In einer sportlich holprigen Saison haben die Basketballer des FC Bayern abseits des Courts einen ersten großen Erfolg gefeiert. Dem deutschen Meister ist es gelungen, Welt- und Europameister Andreas Obst in München und in Deutschland zu halten. Der 29-Jährige verlängerte seinen im Sommer auslaufenden Vertrag bis 2029 - und das, obwohl er von europäischen Topclubs umworben war und sogar mit Teams aus der Eliteliga NBA sprach.
"Für mich war im Herzen klar, dass Bayern meine Heimat ist und ich mich hier wohlfühle, dass ich mich mit dem Verein identifiziere", sagte Obst. "Es war eine große Herzensangelegenheit. Ich bin hier sehr glücklich und freue mich, weiter Körbe schmeißen zu dürfen und hoffentlich weiter erfolgreich zu sein."
Bayern gegen Konkurrenz: "Mussten uns strecken"
Zuletzt hatte es Spekulationen gegeben, wonach Obst für viel Geld zu einem Euroleague-Rivalen oder gar in die nordamerikanische NBA wechseln könnte. "Es gab viele Gerüchte, viele Themen, Gespräche an sich", bestätigte der Spieler selbst. Welche Clubs genau um ihn warben, das verriet er nicht.
Dem Bayern-Präsidenten Herbert Hainer war der Stolz anzumerken, als er auf einem Pressepodium im SAP Garden neben Obst die Vertragsverlängerung verkünden durfte. "Das zeigt, dass Andi an das Projekt Basketball in München glaubt", sagte Hainer, ehe er Obst als "signature player" des Vereins adelte. Um den Profi herum sollen künftig Teams aufgebaut werden. Sogar eine eigene Merchandising-Kollektion wurde für die Vertragsverlängerung entwickelt.
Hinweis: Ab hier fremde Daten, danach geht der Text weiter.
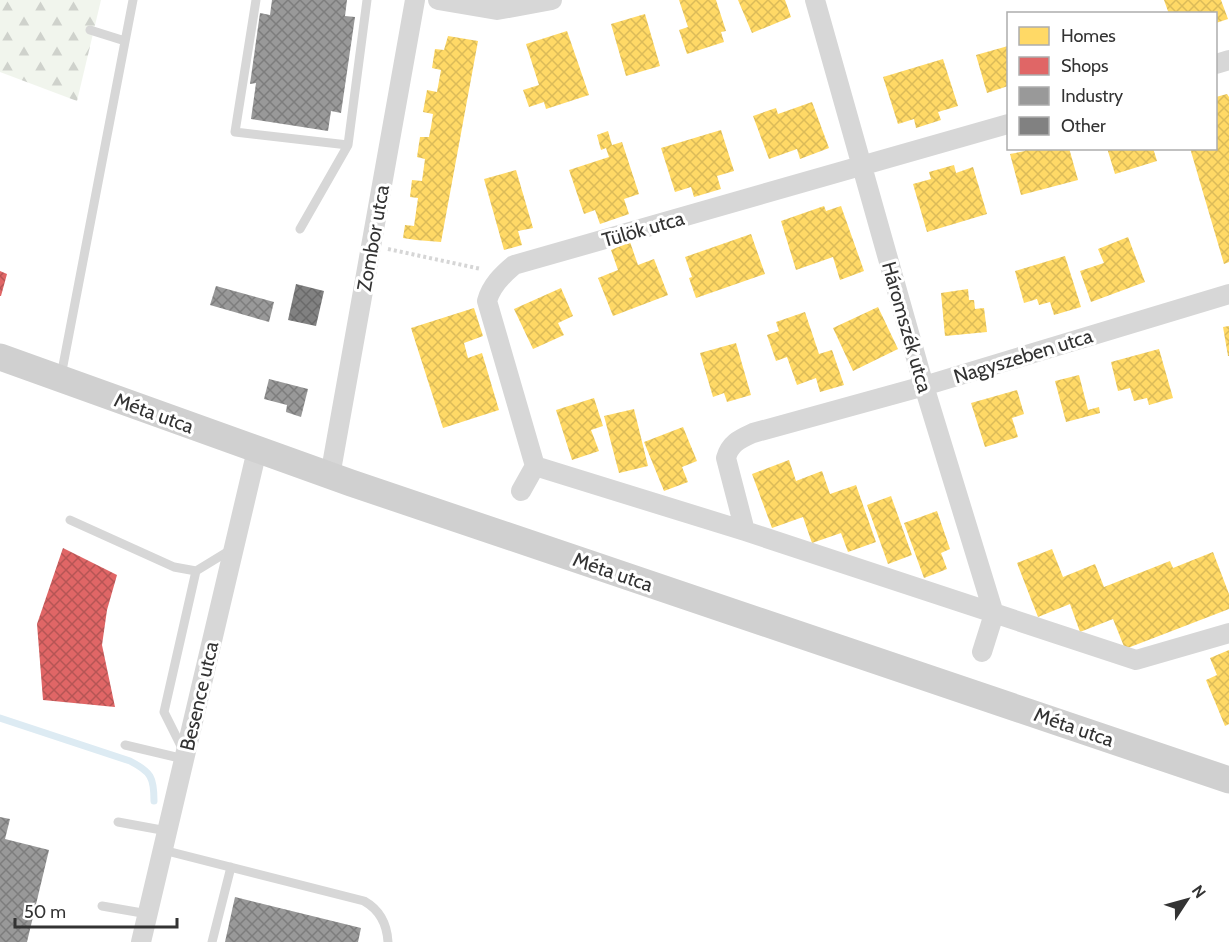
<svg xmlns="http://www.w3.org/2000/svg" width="1229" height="942" font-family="Cabin,sans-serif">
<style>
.forest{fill:url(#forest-firs)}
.homes{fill:url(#homes-cross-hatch)}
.shops{fill:url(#shops-cross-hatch)}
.industry{fill:url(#industry-cross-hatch)}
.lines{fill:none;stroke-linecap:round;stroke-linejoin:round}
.stream{stroke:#ddebf3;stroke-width:7}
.building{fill:url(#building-cross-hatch)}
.path{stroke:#d6d6d6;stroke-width:4;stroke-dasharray:3 3;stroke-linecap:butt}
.lane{stroke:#d7d7d7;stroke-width:9}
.street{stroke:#d7d7d7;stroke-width:20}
.secondary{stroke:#d0d0d0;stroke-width:27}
.labels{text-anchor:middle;stroke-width:6;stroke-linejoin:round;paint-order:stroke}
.street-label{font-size:20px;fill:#333;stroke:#fff}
</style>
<defs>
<pattern id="forest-firs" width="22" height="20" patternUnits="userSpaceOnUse" patternTransform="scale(1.5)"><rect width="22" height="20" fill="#f1f5ed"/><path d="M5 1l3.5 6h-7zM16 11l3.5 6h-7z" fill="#cfd2cc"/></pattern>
<pattern id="homes-cross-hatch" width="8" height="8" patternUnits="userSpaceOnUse" patternTransform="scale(1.5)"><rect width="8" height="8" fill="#ffd966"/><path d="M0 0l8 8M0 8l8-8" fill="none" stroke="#dbbb59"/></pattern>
<pattern id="shops-cross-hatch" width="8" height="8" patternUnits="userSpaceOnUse" patternTransform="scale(1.5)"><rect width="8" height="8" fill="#e06666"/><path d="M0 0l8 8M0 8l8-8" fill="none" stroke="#b65555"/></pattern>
<pattern id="industry-cross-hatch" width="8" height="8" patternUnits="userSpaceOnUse" patternTransform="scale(1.5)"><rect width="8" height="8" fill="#999"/><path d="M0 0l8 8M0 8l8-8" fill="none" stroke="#7d7d7d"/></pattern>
<pattern id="building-cross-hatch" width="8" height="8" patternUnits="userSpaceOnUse" patternTransform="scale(1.5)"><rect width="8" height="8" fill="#818181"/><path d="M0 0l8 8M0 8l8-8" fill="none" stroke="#6a6a6a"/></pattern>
</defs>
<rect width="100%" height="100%" fill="#fff"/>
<path class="forest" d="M0,0H101L77,101L0,72Z"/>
<path class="homes" d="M679,0H716L726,31L721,32L724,42L687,54L679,30L688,27Z
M738,0H785L791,17L752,33Z
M1164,0H1221L1228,19L1216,23V14H1169Z
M645,14L660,66L626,76L611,24Z
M567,31L589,95L546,109L544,102L529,107L523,90L539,85L526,44Z
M448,36L478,41L441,242L416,240L403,238L405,225L414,226L418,198L410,197L412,180L422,181L425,159L417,157L420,137H429L431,127L433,114L423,112L427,90L437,92L441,70L432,68L435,49L444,50Z
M1008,46V86L987,93L976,55Z
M943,59L958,106L938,112L941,120L916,128L914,119L898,124L883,77Z
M1227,94L1229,97V262L1224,264L1190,148H1216V97Z
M812,102L829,148L800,159L797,149L769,159L753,116L776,108L778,114Z
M721,130L734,171L717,176L721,189L694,197L691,187L675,192L661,148Z
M608,131L612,145L622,142L639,194L624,199L629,214L600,224L595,210L584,214L569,170L609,157L606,148L601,150L597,135Z
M1025,148H1069L1078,180L1021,195L1010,154L1025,151Z
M1107,148H1153L1157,161L1115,174Z
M954,165L956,173L973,167L987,214L927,232L913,184L931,179L929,172Z
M516,170L533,228L518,231L522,245L504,250L484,179Z
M824,206L826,211L841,206L864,271L840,280L833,257L796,270L781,221Z
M751,234L765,274L696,298L689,278L692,277L685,257Z
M1128,237L1145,282L1091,302L1080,271L1104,263L1098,249Z
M630,242L638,265L654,259L668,295L613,316L598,278L618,270L611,250Z
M1065,256L1081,307L1054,315L1050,302L1039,305L1037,299L1024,303L1015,271Z
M561,288L573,316L558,323L564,335L533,349L514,309Z
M968,289L969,300H974L975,309L984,308L987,332L945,336L941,293Z
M878,307L898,349L853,371L833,328Z
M474,308L483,336L464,343L468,358L482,353L499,410L443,428L411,328Z
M805,312L819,354L832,350L844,385L820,392L816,378L797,385L787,357L776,361L767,335L779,331L776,322Z
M1229,326V356H1228L1223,327Z
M736,343L751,395L727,402L724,393L713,397L700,353Z
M1159,349L1173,398L1149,405L1147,398L1134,401L1130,388L1118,391L1111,362Z
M1079,375L1088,410L1099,407L1100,413L1066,422L1055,381Z
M1017,390L1024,414L1012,418L1018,437L985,447L971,403Z
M594,398L603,426L591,430L599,451L572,460L556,410Z
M634,409L648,466L619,473L604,416Z
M683,427L697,461L682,467L688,482L664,491L644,442Z
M789,460L796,481L822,471L830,494L856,485L876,542L848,552L841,533L812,543L803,517L772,528L752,474Z
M891,496L912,555L888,564L867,505Z
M937,511L950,549L941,553L947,569L924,578L904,523Z
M1052,549L1063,577L1095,564L1104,587L1170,561L1173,568L1213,552L1229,594V609L1125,649L1113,619L1080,632L1070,604L1038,617L1017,563Z
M1229,650V724L1225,726L1206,680L1217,675L1210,658Z"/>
<path class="shops" d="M0,271L7,274L1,296H0Z
M63,548L117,575L107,610L102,645L115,707L43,700L37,624Z"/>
<path class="industry" d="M272,0H347L345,16L355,17L341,113L331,111L328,131L251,119L256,83L250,84L260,13L270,15Z
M216,286L274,302L269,322L210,305Z
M269,379L308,389L301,417L286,412L287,405L264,399Z
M0,817L10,819L5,839L49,850L27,942H0Z
M235,897L361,928L358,942H225Z"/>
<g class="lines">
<path class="stream" d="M0,718L130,761C151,772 154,777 154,801"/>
</g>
<path class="building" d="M296,284L324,291L316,326L288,320Z"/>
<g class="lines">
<path class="path" d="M388,249L481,269"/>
<path class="lane" d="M256,0L235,132L348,145
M90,30L125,41
M300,229L348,145L367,0
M61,376L133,0
M70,520L174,567L196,571
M125,745L184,759
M183,750L164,712L196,571L232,549
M118,822L167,831
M163,850L364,901C380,910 387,924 388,942
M102,906L148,914
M212,942L231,867"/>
<path class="street" d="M438,0L497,10L552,0
M815,0L924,386L994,614L982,652
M1216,64L1229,60
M535,466L745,531L1136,660L1229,633
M330,476L415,0
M521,491L535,466L487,301C491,286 502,275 514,265L1008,124
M745,531L726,458C730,443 740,439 753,433L924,386L1229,294
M141,942L257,450"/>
<path class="secondary" d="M0,357L351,483L1229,780"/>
</g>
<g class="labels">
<g class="street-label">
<text transform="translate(643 229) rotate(-16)" y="7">Tülök utca</text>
<text transform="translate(373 238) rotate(-80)" y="7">Zombor utca</text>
<text transform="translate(907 327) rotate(74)" y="7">Háromszék utca</text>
<text transform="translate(1023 356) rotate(-17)" y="7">Nagyszeben utca</text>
<text transform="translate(154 413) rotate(20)" y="7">Méta utca</text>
<text transform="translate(613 572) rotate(19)" y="7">Méta utca</text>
<text transform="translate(199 696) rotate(-77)" y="7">Besence utca</text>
<text transform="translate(1074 727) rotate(19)" y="7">Méta utca</text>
</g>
</g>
<rect x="1007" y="12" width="210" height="138" fill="#ffffff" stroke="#adadad" stroke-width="1.5"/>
<rect x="1019" y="27" width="30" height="18" fill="#ffd966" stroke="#adadad" stroke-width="1.5"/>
<text x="1061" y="42" font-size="18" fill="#333333">Homes</text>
<rect x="1019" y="57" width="30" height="18" fill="#e06666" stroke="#adadad" stroke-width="1.5"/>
<text x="1061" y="72" font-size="18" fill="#333333">Shops</text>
<rect x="1019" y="87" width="30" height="18" fill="#999999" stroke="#adadad" stroke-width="1.5"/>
<text x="1061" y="102" font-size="18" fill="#333333">Industry</text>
<rect x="1019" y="117" width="30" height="18" fill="#818181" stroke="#adadad" stroke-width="1.5"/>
<text x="1061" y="132" font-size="18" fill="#333333">Other</text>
<g transform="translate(1187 900) rotate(54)" stroke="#ffffff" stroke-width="4.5" paint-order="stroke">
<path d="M0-4.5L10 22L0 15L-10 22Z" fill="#333333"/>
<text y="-9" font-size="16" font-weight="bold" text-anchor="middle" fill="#333333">N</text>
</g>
<path d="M15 918v9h162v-9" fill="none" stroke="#333333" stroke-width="3"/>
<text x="24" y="918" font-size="18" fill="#333333" stroke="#ffffff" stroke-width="4.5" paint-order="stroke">50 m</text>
</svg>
Dass all das nicht billig ist, versteht sich von selbst. Hainer deutete an, den Co-Kapitän mit einer ordentlichen Gehaltserhöhung umworben zu haben: "Natürlich mussten wir uns strecken." Das Finanzielle allein habe aber nicht den Ausschlag gegeben. "Andi hätte sicher bei dem einen oder anderen Verein mehr Geld bekommen." Unter anderem der Euroleague-Rivale Dubai galt als Interessent für die Dienste des in Halle (Saale) geborenen Ausnahmesportlers.
Zweimal Gold samt Dreier für die Höhepunkt-Clips
Obst war 2021 nach München gekommen und entwickelte sich seitdem zum Star. Er holte mit den Bayern 2024 und 2025 die deutsche Meisterschaft sowie 2023 und 2024 den Pokalsieg. Ins große Rampenlicht aber schaffte es Obst bei der Nationalmannschaft, mit der er 2023 WM-Gold und 2025 EM-Gold gewann.
Beide Male war er ein Leistungsträger im Team - seine Dreipunktewürfe etwa gegen die USA im WM-Halbfinale sind Teil etlicher Höhepunkte-Clips. In der europäischen Königsklasse trifft derzeit niemand so viele Dreier wie Obst.
Kein Update in Trainerfrage bei den Bayern
Obst ist eine der wichtigsten Säulen im Offensivspiel der Bayern, die nach der Trennung von Coach Gordon Herbert vorerst bis Saisonende von Altmeister Svetislav Pesic trainiert werden. Wer ab Sommer als Coach übernimmt, "dazu ist es noch zu früh, heute zu spekulieren", sagte Vereinsboss Hainer.
Vorerst freue er sich über den richtungsweisenden Verbleib von Obst. "Dies wird uns helfen, den einen oder anderen Spieler, den wir gern hätten, zum FC Bayern zu locken oder im Team zu halten", sagte Hainer. Das war zuletzt noch anders: Die Münchner hatten 2024 Weltmeister Isaac Bonga zu Partizan Belgrad abgeben müssen; vor dieser Saison verließ Nick Weiler-Babb als weiterer Nationalspieler die Mannschaft in Richtung Anadolu Efes Istanbul.
Auch Bundestrainer Mumbru lobt die Bayern
Dass Obst nun bleibt, werten die Bayern generell auch als Signal für die Basketball-Standorte München und Deutschland. Es sei "toll für die Fans in Deutschland, denn sie können ihn auch in Zukunft weiter jedes Spiel auf dem Feld sehen", sagte Basketball-Bundestrainer Alex Mumbru.